Analysis

Dating Advice

As this expansion nears the longest ever, we examine the indicators that define a recession. Recession is coming, it’s just a question of when. Dating the economic cycle is not easy; this short series of reports is our best advice.

Long in the Tooth

Since 1945 there have been 12 U.S. recessions that have lasted, on average, 10.8 months. Add up the duration of every post-war recession and you get 130 months or just shy of 11 years. That is less than 15% of the time. Said differently, more than 85% of the time the economy is in expansion. The average expansion during that same time period is just under five years, and the longest (1991-2001) was 120 months. If the U.S. economy is still in expansion in July as we expect it to be, this will become the longest U.S. economic expansion on record. In the lead-up to the financial crisis in 2008-2009, there were very few economists calling for recession, let alone the worst contraction in output since the Great Depression. What explains this reluctance? And what does it mean for identifying the eventual end of the current cycle?

Why the Reluctance About Calling a Recession?

Imbalances in the economy can be identified in advance. Yet pinning down the precise date for when those imbalances lead to recession requires advance knowledge of what the initial spark that saps confidence will be. Making a recession call well ahead of a downturn therefore means sticking your neck out. John Maynard Keynes lamented that “worldly wisdom teaches that it is better for reputation to fail conventionally than to succeed unconventionally.” An untested model or even a well-informed hunch lacks the sufficient basis for a recession call. Even for the economist with the guts to do it, the incentives are misaligned. If the call does not go your way, you are accused of “crying wolf,” and if 85% of the time the economy is in expansion, why chance it?

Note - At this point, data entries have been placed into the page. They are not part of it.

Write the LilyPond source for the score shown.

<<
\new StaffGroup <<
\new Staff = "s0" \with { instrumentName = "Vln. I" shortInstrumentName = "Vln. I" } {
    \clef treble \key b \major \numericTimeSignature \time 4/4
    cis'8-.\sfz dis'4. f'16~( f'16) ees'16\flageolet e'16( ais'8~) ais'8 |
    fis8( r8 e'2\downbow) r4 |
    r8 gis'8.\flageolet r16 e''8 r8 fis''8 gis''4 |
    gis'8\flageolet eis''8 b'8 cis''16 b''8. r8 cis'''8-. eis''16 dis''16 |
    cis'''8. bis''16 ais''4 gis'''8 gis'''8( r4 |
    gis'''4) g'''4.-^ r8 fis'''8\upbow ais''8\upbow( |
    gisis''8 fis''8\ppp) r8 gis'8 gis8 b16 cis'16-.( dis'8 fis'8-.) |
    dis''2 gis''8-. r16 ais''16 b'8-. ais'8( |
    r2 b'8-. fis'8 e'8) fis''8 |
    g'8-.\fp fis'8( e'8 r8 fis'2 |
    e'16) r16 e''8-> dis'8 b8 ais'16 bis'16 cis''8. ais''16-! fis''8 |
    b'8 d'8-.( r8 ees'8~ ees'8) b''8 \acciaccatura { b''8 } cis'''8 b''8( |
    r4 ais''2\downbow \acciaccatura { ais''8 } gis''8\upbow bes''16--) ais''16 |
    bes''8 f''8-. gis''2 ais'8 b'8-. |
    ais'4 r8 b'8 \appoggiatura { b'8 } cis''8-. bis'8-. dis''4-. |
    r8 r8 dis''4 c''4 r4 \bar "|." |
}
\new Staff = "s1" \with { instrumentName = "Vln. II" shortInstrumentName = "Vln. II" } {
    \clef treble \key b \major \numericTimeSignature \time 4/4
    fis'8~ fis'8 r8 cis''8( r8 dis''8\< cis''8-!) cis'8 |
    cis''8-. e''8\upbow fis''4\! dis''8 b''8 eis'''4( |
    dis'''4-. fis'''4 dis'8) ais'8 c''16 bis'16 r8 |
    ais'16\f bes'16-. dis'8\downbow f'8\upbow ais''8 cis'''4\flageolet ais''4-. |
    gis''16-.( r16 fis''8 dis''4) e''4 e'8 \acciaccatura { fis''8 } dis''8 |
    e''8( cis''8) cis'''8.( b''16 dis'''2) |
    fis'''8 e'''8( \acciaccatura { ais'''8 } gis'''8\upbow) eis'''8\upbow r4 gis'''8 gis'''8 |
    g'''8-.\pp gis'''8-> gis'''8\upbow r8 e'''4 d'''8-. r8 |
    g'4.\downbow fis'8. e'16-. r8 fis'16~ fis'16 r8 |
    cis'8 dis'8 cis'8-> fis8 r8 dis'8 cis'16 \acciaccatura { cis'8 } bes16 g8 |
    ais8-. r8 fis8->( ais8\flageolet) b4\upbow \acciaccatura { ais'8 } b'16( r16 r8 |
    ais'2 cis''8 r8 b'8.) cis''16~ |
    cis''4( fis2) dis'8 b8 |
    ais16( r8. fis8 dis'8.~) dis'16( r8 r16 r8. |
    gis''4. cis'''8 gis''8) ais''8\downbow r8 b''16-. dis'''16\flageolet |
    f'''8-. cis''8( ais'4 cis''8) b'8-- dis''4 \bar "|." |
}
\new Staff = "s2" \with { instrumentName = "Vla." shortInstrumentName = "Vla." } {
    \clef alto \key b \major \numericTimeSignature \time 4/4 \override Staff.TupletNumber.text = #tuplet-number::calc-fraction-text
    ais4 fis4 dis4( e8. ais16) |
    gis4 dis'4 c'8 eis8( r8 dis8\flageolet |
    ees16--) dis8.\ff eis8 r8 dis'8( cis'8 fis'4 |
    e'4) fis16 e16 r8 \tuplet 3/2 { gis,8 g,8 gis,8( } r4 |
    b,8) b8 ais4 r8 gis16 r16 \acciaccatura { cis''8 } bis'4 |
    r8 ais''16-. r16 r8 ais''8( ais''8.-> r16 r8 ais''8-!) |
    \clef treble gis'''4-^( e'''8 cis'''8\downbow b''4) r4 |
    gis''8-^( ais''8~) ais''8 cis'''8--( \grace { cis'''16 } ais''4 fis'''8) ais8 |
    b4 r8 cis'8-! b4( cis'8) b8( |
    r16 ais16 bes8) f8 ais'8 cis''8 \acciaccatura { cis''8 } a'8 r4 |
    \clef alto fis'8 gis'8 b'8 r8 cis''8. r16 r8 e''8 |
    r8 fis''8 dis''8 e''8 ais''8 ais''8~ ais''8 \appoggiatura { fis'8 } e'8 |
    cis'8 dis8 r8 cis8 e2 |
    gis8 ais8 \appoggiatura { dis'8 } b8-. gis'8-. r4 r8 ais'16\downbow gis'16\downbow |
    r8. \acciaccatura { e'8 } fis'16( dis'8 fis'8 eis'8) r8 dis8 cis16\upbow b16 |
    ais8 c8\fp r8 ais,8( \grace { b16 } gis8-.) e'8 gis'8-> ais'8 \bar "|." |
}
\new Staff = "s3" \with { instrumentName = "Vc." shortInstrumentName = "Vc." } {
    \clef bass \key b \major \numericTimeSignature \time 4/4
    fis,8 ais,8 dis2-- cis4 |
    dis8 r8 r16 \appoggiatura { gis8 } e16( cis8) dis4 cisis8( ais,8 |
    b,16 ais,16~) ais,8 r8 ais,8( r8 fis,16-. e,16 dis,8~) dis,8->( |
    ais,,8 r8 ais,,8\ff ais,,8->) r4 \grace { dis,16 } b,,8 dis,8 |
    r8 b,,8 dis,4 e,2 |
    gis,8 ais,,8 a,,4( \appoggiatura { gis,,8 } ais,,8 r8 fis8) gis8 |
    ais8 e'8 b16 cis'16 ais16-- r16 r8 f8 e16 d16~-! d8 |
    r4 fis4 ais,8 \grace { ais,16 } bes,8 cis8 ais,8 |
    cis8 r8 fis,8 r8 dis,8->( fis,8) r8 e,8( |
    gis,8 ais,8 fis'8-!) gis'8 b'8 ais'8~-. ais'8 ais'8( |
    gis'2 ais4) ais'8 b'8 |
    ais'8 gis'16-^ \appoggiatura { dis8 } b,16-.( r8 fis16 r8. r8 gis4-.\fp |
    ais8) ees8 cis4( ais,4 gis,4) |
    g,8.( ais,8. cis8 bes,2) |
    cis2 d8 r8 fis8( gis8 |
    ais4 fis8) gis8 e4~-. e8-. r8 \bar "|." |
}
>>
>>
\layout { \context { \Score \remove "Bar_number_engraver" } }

Night Gathers and My Watch Begins

Why chance it? Because that’s our job. The length of this expansion alone implores a hard look at when the next recession may strike. More crucially, sailing is anything but smooth at present. Risks are mounting and early warning signals of a recession keep popping up. Global growth is slowing. The world’s most influential central bank, the Fed, is teetering on restrictive monetary policy. U.S. policy uncertainty is at a five-year high amid ongoing trade disputes and only tentative resolution to the government shutdown. The leading economic index, a key yardstick for the direction of the economy, is losing momentum. Perhaps most ominously, an inverted yield curve has preceded each of the past seven recessions, and we are uncomfortably close to inversion again. So what defines recession and what should we be watching? The official call is up to the National Bureau of Economic Research, whose dating committee determines the start and end dates for each cycle. It considers recession to be “a significant decline in economic activity…normally visible in real GDP, real income, employment, industrial production, and wholesale-retail sales.” In this series of notes, we unpack each of these components. None of these four horsemen of the apocalypse are signaling recession yet. But what do the leading indicators for each signal in light of the gathering clouds? The next recession is coming, it is just a question of when. These reports will help you identify the leading indicators to watch. Dating the economic cycle is not easy; these reports are our best advice.